__DIRECTIVE A__:
Return the section of the Christmas blog post starting with "Well hi there." and going on through "actually rolls around.", copied word for word.
__DIRECTIVE B__:
Write the next part of the Christmas blog post, picking up right after its final sentence.

Wednesday, December 14, 2016

Auntie Alison's Christmas Spectacular

Well hi there.

I admit, I am a little woozy from all the Bailey's I've had tonight. Although I must stay vigilant enough to keep the kittens from destroying the Christmas tree. Which is in my bedroom! And taller than me! And makes my bedroom smell like a pine forest! 
Just LOOK at this damn tree.
Try to ignore the bad lighting job though. 

I'm not sure when I turned into such a Christmas nut; it sort of crept up on me slowly. I should say that I'm actually more of a Christmas anticipation nut, since most of my joy is actually derived from the weeks leading up to Christmas rather than the actual day itself, culminating in the rapture that is Christmas Eve. I swear I feed on the excitement that's floating around in the air. The joy sharply diminishes for me once The Big Day actually rolls around.

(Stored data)
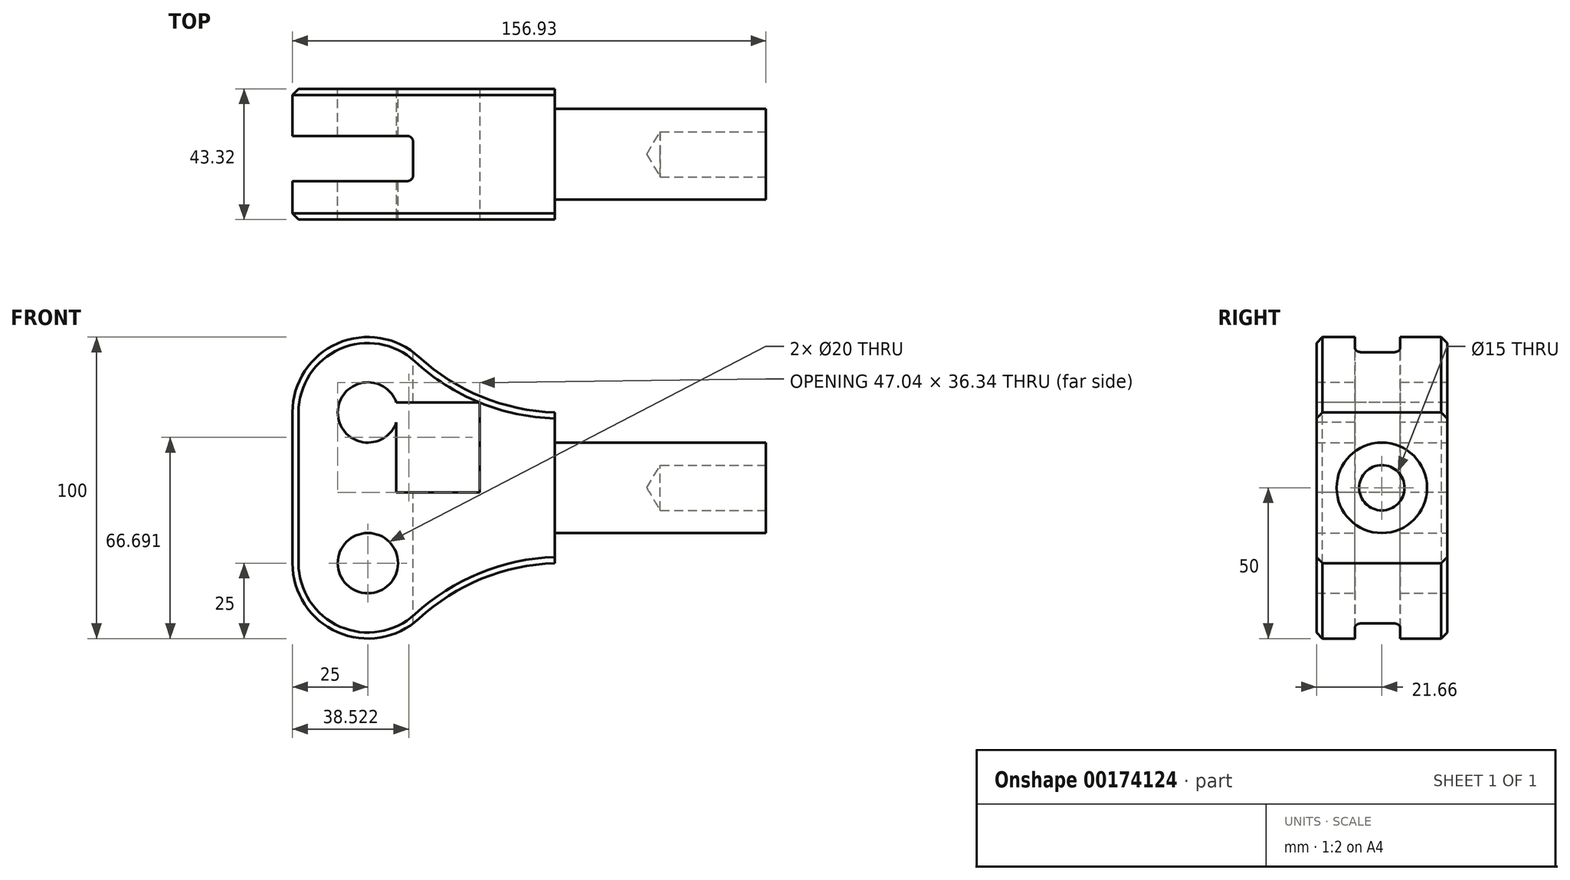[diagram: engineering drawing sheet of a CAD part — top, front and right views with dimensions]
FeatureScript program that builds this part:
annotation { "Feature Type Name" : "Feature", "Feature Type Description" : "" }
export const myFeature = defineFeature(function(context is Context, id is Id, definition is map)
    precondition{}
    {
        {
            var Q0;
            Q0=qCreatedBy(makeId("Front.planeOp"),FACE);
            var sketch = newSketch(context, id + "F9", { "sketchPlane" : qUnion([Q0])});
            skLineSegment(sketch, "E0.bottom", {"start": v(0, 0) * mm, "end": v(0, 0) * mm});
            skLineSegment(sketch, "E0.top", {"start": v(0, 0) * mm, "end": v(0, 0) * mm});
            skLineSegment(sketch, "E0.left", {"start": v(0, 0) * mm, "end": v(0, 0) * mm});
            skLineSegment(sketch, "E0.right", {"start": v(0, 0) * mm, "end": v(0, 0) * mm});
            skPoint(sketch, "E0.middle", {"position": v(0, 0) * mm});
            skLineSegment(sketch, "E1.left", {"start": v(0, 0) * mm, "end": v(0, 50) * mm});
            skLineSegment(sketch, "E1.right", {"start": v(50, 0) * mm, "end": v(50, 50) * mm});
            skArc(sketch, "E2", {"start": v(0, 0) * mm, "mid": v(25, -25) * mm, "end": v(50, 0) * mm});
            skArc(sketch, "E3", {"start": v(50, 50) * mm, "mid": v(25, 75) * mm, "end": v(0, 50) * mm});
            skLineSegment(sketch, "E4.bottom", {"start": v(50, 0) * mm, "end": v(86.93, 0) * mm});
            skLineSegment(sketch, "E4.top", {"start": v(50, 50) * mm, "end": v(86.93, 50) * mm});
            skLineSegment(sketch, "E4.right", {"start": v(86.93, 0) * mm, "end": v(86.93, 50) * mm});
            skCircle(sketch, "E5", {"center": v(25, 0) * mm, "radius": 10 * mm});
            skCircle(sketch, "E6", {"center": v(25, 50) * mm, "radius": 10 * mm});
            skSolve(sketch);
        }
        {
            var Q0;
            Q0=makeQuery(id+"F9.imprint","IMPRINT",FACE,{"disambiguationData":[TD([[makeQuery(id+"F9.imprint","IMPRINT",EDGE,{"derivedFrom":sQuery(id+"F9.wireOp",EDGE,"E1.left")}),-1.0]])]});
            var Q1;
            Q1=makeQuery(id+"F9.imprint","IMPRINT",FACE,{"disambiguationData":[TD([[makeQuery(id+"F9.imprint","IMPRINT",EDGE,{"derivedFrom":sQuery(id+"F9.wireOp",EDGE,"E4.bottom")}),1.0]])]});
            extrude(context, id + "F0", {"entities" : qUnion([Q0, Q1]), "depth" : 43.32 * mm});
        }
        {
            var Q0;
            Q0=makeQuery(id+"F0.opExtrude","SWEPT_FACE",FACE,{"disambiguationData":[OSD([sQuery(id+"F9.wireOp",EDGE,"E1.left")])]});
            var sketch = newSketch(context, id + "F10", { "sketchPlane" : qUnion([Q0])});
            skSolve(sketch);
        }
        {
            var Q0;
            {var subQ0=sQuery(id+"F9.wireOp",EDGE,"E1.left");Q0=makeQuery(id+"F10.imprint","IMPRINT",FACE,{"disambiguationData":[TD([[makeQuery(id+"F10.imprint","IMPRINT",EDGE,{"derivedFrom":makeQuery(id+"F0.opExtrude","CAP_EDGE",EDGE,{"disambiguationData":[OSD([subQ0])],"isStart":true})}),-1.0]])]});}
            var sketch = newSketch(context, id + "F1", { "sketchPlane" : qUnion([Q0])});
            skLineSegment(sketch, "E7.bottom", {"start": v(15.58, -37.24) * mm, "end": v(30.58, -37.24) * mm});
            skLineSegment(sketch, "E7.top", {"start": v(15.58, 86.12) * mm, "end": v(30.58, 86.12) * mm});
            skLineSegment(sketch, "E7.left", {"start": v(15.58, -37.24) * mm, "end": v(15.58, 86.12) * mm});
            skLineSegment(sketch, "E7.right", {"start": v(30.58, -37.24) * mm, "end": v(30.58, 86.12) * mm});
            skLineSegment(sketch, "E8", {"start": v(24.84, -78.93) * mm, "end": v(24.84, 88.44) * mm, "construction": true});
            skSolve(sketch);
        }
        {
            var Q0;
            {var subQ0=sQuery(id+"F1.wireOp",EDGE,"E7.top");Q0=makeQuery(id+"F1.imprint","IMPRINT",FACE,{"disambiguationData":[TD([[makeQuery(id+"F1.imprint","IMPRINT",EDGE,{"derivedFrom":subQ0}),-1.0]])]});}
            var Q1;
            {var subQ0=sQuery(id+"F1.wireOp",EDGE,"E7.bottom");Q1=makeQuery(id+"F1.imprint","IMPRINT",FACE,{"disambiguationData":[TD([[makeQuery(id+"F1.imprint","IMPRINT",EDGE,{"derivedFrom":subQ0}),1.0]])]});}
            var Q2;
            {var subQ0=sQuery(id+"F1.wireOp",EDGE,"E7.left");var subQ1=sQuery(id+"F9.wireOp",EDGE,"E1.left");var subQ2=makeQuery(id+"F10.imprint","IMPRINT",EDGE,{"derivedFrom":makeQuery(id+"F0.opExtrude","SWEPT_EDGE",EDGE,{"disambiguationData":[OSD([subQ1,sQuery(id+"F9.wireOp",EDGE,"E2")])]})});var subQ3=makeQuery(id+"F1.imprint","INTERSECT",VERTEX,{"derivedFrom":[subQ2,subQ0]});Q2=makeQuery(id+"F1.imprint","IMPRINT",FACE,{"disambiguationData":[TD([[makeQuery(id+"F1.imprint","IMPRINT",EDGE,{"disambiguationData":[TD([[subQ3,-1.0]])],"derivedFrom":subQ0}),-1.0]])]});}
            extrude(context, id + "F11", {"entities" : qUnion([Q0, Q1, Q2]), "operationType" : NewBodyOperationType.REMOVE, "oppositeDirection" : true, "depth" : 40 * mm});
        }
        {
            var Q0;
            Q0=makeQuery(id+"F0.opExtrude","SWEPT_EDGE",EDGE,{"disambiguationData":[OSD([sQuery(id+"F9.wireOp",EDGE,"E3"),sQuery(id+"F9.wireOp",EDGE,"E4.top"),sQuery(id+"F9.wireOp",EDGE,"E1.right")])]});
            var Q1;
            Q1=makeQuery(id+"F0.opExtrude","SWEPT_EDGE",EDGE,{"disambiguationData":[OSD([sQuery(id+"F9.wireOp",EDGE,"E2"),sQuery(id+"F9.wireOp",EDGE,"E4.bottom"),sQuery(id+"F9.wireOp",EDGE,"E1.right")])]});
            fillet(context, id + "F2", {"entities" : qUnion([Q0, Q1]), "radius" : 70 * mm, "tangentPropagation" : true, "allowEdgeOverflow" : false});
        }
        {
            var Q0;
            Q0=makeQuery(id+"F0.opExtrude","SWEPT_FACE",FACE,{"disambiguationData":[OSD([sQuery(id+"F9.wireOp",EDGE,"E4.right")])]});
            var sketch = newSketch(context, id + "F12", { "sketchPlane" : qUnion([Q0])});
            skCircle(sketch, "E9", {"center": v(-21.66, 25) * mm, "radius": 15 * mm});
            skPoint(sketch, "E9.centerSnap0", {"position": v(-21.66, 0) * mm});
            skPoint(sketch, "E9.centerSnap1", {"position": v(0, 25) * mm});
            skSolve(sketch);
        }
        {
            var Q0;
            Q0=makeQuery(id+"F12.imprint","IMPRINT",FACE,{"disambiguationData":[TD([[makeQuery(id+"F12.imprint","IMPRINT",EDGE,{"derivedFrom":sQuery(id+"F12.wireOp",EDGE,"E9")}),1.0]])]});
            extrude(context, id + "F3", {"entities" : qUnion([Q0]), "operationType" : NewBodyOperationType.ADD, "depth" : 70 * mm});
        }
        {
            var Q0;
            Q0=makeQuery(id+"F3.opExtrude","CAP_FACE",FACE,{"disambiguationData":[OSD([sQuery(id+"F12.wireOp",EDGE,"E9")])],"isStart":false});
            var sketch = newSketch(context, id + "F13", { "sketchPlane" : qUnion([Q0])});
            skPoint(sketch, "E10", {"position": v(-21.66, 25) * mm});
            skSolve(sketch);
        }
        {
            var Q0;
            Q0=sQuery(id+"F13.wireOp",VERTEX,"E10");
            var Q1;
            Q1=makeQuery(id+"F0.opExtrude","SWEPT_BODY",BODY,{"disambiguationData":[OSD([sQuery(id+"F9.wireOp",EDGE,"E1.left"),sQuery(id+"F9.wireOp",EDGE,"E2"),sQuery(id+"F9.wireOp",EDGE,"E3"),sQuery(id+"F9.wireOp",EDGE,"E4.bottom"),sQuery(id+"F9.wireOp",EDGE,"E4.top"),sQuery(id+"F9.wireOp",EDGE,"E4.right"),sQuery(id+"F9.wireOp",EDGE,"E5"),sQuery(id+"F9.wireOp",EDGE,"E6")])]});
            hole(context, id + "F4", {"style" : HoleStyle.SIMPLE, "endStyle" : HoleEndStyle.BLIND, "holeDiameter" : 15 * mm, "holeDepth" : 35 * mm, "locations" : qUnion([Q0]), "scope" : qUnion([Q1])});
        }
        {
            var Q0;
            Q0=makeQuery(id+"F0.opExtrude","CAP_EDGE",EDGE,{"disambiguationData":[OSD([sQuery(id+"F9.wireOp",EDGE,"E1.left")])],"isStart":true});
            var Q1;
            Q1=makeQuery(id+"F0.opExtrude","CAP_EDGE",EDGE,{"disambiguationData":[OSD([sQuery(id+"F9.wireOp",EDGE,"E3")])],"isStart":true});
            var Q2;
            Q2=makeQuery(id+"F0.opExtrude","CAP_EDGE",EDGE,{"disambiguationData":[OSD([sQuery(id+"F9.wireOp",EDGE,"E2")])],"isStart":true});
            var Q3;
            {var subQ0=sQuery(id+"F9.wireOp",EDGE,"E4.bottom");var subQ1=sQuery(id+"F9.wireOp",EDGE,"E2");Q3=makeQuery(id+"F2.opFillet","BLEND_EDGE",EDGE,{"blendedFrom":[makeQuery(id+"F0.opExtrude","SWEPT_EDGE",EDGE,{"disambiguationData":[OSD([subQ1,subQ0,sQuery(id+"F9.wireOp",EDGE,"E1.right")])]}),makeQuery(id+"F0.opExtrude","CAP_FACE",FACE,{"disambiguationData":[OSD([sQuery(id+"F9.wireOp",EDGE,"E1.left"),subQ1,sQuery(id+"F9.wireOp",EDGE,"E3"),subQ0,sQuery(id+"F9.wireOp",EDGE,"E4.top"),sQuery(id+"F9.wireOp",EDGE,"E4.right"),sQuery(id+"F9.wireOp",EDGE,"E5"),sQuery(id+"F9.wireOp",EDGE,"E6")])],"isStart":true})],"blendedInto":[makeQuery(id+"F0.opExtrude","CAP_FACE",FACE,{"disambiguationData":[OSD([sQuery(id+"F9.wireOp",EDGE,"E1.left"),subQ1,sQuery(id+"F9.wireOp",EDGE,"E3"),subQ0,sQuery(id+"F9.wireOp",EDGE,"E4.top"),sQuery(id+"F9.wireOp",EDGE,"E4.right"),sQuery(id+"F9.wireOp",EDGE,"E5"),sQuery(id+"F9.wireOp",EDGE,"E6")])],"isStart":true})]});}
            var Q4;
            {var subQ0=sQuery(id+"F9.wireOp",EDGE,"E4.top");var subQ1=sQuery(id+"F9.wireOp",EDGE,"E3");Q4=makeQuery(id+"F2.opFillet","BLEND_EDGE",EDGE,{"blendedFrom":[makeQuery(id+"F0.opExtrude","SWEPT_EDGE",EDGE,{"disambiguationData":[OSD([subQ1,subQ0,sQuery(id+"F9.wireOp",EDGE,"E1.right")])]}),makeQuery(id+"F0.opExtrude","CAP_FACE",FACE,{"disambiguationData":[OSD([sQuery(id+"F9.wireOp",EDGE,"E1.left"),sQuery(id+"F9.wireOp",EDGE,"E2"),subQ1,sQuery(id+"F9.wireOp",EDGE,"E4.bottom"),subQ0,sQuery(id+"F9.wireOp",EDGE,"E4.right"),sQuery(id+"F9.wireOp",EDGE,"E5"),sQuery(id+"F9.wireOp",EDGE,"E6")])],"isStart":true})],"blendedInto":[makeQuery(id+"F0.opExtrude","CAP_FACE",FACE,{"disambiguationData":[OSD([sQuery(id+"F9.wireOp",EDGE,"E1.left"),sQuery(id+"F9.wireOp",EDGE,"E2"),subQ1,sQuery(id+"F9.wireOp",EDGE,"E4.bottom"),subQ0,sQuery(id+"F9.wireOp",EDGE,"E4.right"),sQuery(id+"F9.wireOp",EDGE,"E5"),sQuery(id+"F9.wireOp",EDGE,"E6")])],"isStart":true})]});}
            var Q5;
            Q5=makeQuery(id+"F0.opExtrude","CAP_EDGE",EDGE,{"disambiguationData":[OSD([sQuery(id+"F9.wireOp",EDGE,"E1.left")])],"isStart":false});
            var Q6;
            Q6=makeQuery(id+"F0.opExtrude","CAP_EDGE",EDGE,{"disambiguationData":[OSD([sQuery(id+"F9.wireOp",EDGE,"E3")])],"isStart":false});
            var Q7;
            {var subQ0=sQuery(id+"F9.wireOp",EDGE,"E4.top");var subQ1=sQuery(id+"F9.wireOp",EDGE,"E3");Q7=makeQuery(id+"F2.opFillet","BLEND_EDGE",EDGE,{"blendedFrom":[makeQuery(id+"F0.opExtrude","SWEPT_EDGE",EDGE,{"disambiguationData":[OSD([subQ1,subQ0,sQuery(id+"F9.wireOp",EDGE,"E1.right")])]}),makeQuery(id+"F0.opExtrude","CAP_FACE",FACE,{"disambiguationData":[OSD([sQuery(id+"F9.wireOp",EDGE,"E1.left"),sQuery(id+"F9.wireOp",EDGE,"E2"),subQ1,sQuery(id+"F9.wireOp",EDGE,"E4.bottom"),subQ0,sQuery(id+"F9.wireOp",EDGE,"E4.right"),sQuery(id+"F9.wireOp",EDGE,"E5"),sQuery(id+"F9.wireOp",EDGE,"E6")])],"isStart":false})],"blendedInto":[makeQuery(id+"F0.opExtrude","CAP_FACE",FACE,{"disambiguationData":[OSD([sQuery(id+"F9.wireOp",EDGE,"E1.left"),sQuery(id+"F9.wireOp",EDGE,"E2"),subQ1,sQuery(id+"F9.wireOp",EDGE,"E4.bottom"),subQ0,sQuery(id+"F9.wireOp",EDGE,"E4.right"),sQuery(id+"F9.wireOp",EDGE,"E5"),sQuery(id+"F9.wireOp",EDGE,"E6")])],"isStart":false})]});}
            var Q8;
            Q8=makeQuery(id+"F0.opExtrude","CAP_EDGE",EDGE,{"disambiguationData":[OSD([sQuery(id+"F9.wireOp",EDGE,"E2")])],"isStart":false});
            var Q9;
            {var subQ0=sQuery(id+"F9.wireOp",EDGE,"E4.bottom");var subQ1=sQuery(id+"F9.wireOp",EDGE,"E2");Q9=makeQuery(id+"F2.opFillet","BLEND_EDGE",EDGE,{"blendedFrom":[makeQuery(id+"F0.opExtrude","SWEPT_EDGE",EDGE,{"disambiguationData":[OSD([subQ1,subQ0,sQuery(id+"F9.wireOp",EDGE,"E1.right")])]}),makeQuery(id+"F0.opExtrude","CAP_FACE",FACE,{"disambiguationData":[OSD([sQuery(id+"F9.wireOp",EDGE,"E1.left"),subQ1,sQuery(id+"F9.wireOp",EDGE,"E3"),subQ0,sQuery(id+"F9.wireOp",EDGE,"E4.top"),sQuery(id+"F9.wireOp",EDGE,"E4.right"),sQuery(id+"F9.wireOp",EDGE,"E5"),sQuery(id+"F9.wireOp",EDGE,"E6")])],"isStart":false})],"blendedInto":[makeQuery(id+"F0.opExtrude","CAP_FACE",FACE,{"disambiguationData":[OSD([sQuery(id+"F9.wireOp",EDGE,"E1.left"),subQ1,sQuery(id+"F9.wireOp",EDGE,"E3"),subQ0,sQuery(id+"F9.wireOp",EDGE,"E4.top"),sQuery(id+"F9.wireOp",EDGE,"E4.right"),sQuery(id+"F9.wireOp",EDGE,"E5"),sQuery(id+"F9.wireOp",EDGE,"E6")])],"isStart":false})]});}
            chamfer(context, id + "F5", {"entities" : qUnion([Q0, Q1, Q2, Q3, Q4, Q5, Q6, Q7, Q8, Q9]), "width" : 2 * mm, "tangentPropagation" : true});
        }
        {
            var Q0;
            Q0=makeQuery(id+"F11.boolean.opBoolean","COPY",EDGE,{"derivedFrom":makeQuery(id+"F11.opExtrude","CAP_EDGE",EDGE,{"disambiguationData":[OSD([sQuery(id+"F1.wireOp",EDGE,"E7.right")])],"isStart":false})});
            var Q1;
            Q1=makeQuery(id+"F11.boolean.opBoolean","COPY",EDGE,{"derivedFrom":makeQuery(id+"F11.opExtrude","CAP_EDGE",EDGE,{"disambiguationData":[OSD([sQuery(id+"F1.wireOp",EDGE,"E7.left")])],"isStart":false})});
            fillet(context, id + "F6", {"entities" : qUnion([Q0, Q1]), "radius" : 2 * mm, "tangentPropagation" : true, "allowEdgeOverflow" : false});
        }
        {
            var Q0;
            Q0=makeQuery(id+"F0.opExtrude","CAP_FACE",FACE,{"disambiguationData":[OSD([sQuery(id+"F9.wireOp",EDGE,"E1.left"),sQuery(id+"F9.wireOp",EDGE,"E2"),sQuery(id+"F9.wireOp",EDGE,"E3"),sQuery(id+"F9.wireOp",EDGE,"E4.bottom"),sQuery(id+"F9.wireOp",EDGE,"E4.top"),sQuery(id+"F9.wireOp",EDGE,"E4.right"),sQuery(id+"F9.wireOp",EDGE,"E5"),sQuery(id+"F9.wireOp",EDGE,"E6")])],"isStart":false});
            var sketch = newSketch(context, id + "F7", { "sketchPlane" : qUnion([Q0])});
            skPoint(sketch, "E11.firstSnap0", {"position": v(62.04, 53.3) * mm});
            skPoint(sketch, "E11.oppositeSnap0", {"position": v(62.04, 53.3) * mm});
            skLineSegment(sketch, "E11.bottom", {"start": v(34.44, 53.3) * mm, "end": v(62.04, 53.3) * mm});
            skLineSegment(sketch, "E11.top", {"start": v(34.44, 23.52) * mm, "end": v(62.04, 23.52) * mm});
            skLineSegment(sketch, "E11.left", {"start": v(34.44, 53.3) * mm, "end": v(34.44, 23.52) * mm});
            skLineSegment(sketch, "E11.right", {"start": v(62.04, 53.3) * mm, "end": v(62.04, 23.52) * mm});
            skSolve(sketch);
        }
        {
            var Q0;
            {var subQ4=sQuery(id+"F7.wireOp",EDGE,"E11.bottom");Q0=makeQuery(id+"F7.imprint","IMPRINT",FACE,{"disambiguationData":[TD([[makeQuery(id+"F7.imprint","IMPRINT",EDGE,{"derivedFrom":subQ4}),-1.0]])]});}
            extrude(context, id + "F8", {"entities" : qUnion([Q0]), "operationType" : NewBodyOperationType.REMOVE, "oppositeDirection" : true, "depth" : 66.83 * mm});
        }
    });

==

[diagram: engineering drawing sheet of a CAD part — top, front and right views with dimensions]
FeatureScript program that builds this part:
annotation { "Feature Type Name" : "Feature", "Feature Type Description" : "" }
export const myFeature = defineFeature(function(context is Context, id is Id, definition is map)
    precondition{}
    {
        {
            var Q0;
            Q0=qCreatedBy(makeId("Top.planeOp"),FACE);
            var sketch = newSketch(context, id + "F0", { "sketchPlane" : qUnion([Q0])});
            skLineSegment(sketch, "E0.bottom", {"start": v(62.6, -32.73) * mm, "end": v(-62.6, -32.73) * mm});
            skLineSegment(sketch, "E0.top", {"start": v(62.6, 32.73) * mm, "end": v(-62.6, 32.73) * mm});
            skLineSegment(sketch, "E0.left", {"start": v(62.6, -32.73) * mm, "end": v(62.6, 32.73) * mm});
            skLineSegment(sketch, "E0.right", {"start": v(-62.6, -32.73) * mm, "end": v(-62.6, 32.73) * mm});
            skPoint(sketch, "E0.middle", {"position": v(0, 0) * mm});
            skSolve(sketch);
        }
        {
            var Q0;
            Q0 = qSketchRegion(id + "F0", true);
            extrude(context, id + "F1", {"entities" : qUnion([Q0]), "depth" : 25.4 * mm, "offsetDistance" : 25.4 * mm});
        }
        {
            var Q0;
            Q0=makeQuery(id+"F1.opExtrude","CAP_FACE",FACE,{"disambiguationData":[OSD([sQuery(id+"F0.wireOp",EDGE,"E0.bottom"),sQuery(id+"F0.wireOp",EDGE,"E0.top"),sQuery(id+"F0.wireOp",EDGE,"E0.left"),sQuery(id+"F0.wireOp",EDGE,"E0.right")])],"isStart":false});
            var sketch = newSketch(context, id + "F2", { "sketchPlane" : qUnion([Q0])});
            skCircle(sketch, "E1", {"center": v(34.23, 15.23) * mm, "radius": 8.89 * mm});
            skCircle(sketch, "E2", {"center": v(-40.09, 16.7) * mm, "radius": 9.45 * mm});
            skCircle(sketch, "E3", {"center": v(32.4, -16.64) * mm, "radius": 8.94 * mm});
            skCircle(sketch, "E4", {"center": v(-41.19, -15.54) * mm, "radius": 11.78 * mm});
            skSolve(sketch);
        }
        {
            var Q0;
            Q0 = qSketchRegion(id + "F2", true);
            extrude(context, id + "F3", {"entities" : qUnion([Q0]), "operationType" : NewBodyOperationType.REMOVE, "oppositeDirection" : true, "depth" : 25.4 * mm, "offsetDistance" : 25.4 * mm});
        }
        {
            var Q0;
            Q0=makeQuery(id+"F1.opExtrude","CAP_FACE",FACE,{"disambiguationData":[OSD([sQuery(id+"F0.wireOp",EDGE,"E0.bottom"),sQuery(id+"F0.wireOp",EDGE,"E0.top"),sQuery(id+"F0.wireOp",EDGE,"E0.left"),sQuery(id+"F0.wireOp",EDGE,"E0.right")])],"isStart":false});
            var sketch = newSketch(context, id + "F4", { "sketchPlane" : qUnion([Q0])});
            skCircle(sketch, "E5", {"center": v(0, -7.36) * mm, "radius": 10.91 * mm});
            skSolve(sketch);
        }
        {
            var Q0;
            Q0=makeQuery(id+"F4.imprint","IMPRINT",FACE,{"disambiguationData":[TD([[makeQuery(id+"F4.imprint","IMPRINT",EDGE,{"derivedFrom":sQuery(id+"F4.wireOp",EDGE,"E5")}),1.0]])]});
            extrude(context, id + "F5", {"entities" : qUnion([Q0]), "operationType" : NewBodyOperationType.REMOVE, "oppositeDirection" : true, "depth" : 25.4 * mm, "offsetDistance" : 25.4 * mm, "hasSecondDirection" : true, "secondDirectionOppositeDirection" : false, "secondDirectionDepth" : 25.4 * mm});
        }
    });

__RIGHT ANSWER A__:
Well hi there.

I admit, I am a little woozy from all the Bailey's I've had tonight. Although I must stay vigilant enough to keep the kittens from destroying the Christmas tree. Which is in my bedroom! And taller than me! And makes my bedroom smell like a pine forest! 
Just LOOK at this damn tree.
Try to ignore the bad lighting job though. 

I'm not sure when I turned into such a Christmas nut; it sort of crept up on me slowly. I should say that I'm actually more of a Christmas anticipation nut, since most of my joy is actually derived from the weeks leading up to Christmas rather than the actual day itself, culminating in the rapture that is Christmas Eve. I swear I feed on the excitement that's floating around in the air. The joy sharply diminishes for me once The Big Day actually rolls around.

__RIGHT ANSWER B__:
Christmas Eve always means dinner at my mom's with a loveably ragtag collection of Christmas orphans and eccentric friends (last year it was at my place, but the same principle applied.) I highly recommend gathering together  a small group of people who've never met before and watching what happens. It's always been sweet, odd, and sometimes really fun, depending on who all gathers at my mom's place since it's never the same two years running. A couple years ago I randomly invited a woman I only slightly knew from my days up north because she happened to be in town; she turned out to be a delightful addition to the party. One year it was the couple who were my bosses in Barkerville, plus a roommate (and ex) of mine; another year an Israeli Jew who is a theatre lighting designer-slash-Christmas orphan... The point, of course, is not to simply collect amusingly eccentric people, but to mix things up a little but (or a lot) every year. Fresh blood is essential. After all, do you really want to hear Uncle Albert's off-colour stories for the 10th year in a row? You do not.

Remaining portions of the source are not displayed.